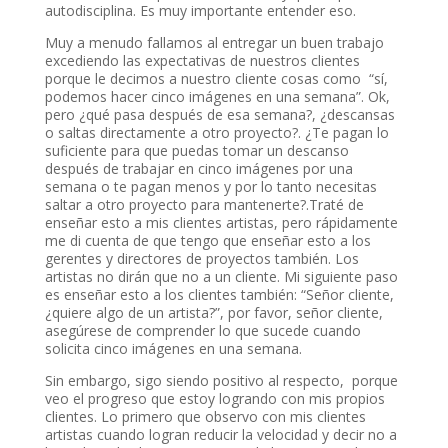
autodisciplina. Es muy importante entender eso.
Muy a menudo fallamos al entregar un buen trabajo
excediendo las expectativas de nuestros clientes
porque le decimos a nuestro cliente cosas como “sí,
podemos hacer cinco imágenes en una semana”. Ok,
pero ¿qué pasa después de esa semana?, ¿descansas
o saltas directamente a otro proyecto?. ¿Te pagan lo
suficiente para que puedas tomar un descanso
después de trabajar en cinco imágenes por una
semana o te pagan menos y por lo tanto necesitas
saltar a otro proyecto para mantenerte?.Traté de
enseñar esto a mis clientes artistas, pero rápidamente
me di cuenta de que tengo que enseñar esto a los
gerentes y directores de proyectos también. Los
artistas no dirán que no a un cliente. Mi siguiente paso
es enseñar esto a los clientes también: “Señor cliente,
¿quiere algo de un artista?”, por favor, señor cliente,
asegúrese de comprender lo que sucede cuando
solicita cinco imágenes en una semana.
Sin embargo, sigo siendo positivo al respecto, porque
veo el progreso que estoy logrando con mis propios
clientes. Lo primero que observo con mis clientes
artistas cuando logran reducir la velocidad y decir no a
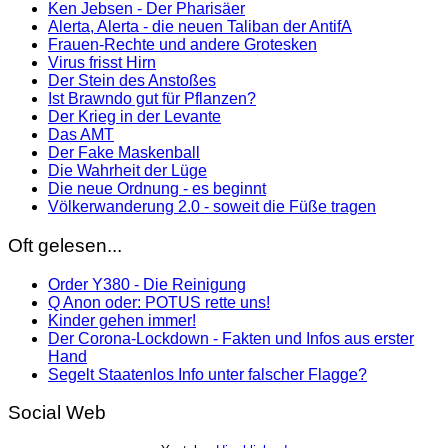
Ken Jebsen - Der Pharisäer
Alerta, Alerta - die neuen Taliban der AntifA
Frauen-Rechte und andere Grotesken
Virus frisst Hirn
Der Stein des Anstoßes
Ist Brawndo gut für Pflanzen?
Der Krieg in der Levante
Das AMT
Der Fake Maskenball
Die Wahrheit der Lüge
Die neue Ordnung - es beginnt
Völkerwanderung 2.0 - soweit die Füße tragen
Oft gelesen...
Order Y380 - Die Reinigung
Q Anon oder: POTUS rette uns!
Kinder gehen immer!
Der Corona-Lockdown - Fakten und Infos aus erster
Hand
Segelt Staatenlos Info unter falscher Flagge?
Social Web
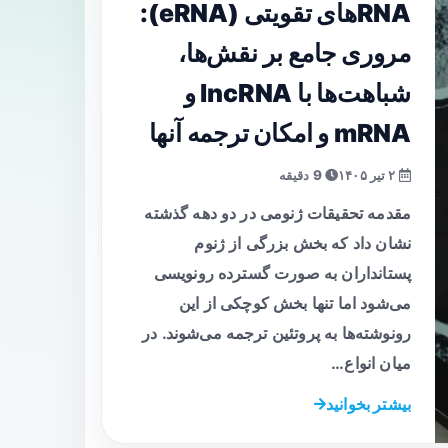
RNAهای تقویتی (eRNA):
مروری جامع بر نقش‌ها،
شباهت‌ها با lncRNA و
mRNA و امکان ترجمه آنها
۲ تیر ۱۴۰۵
9 دقیقه
مقدمه تحقیقات ژنومی در دو دهه گذشته
نشان داد که بخش بزرگی از ژنوم
پستانداران به صورت گسترده رونویسی
می‌شود اما تنها بخش کوچکی از این
رونوشته‌ها به پروتئین ترجمه می‌شوند. در
میان انواع…
بیشتر بخوانید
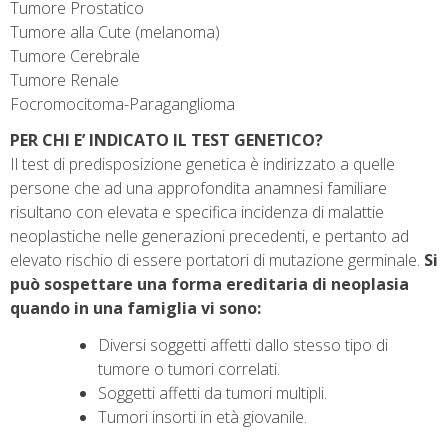
Tumore Prostatico
Tumore alla Cute (melanoma)
Tumore Cerebrale
Tumore Renale
Focromocitoma-Paraganglioma
PER CHI E’ INDICATO IL TEST GENETICO?
Il test di predisposizione genetica è indirizzato a quelle
persone che ad una approfondita anamnesi familiare
risultano con elevata e specifica incidenza di malattie
neoplastiche nelle generazioni precedenti, e pertanto ad
elevato rischio di essere portatori di mutazione germinale.
Si
può sospettare una forma ereditaria di neoplasia
quando in una famiglia vi sono:
Diversi soggetti affetti dallo stesso tipo di
tumore o tumori correlati.
Soggetti affetti da tumori multipli.
Tumori insorti in età giovanile.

§ **Problem to solve**
The complete listing must be transcribed verbatim, and all pictures are to be omitted.

§ **Task response**
autodisciplina. Es muy importante entender eso.
Muy a menudo fallamos al entregar un buen trabajo
excediendo las expectativas de nuestros clientes
porque le decimos a nuestro cliente cosas como “sí,
podemos hacer cinco imágenes en una semana”. Ok,
pero ¿qué pasa después de esa semana?, ¿descansas
o saltas directamente a otro proyecto?. ¿Te pagan lo
suficiente para que puedas tomar un descanso
después de trabajar en cinco imágenes por una
semana o te pagan menos y por lo tanto necesitas
saltar a otro proyecto para mantenerte?.Traté de
enseñar esto a mis clientes artistas, pero rápidamente
me di cuenta de que tengo que enseñar esto a los
gerentes y directores de proyectos también. Los
artistas no dirán que no a un cliente. Mi siguiente paso
es enseñar esto a los clientes también: “Señor cliente,
¿quiere algo de un artista?”, por favor, señor cliente,
asegúrese de comprender lo que sucede cuando
solicita cinco imágenes en una semana.
Sin embargo, sigo siendo positivo al respecto, porque
veo el progreso que estoy logrando con mis propios
clientes. Lo primero que observo con mis clientes
artistas cuando logran reducir la velocidad y decir no a
Ken Jebsen - Der Pharisäer
Alerta, Alerta - die neuen Taliban der AntifA
Frauen-Rechte und andere Grotesken
Virus frisst Hirn
Der Stein des Anstoßes
Ist Brawndo gut für Pflanzen?
Der Krieg in der Levante
Das AMT
Der Fake Maskenball
Die Wahrheit der Lüge
Die neue Ordnung - es beginnt
Völkerwanderung 2.0 - soweit die Füße tragen
Oft gelesen...
Order Y380 - Die Reinigung
Q Anon oder: POTUS rette uns!
Kinder gehen immer!
Der Corona-Lockdown - Fakten und Infos aus erster
Hand
Segelt Staatenlos Info unter falscher Flagge?
Social Web
RNAهای تقویتی (eRNA):
مروری جامع بر نقش‌ها،
شباهت‌ها با lncRNA و
mRNA و امکان ترجمه آنها
۲ تیر ۱۴۰۵
9 دقیقه
مقدمه تحقیقات ژنومی در دو دهه گذشته
نشان داد که بخش بزرگی از ژنوم
پستانداران به صورت گسترده رونویسی
می‌شود اما تنها بخش کوچکی از این
رونوشته‌ها به پروتئین ترجمه می‌شوند. در
میان انواع…
بیشتر بخوانید
Tumore Prostatico
Tumore alla Cute (melanoma)
Tumore Cerebrale
Tumore Renale
Focromocitoma-Paraganglioma
PER CHI E’ INDICATO IL TEST GENETICO?
Il test di predisposizione genetica è indirizzato a quelle
persone che ad una approfondita anamnesi familiare
risultano con elevata e specifica incidenza di malattie
neoplastiche nelle generazioni precedenti, e pertanto ad
elevato rischio di essere portatori di mutazione germinale.
Si
può sospettare una forma ereditaria di neoplasia
quando in una famiglia vi sono:
Diversi soggetti affetti dallo stesso tipo di
tumore o tumori correlati.
Soggetti affetti da tumori multipli.
Tumori insorti in età giovanile.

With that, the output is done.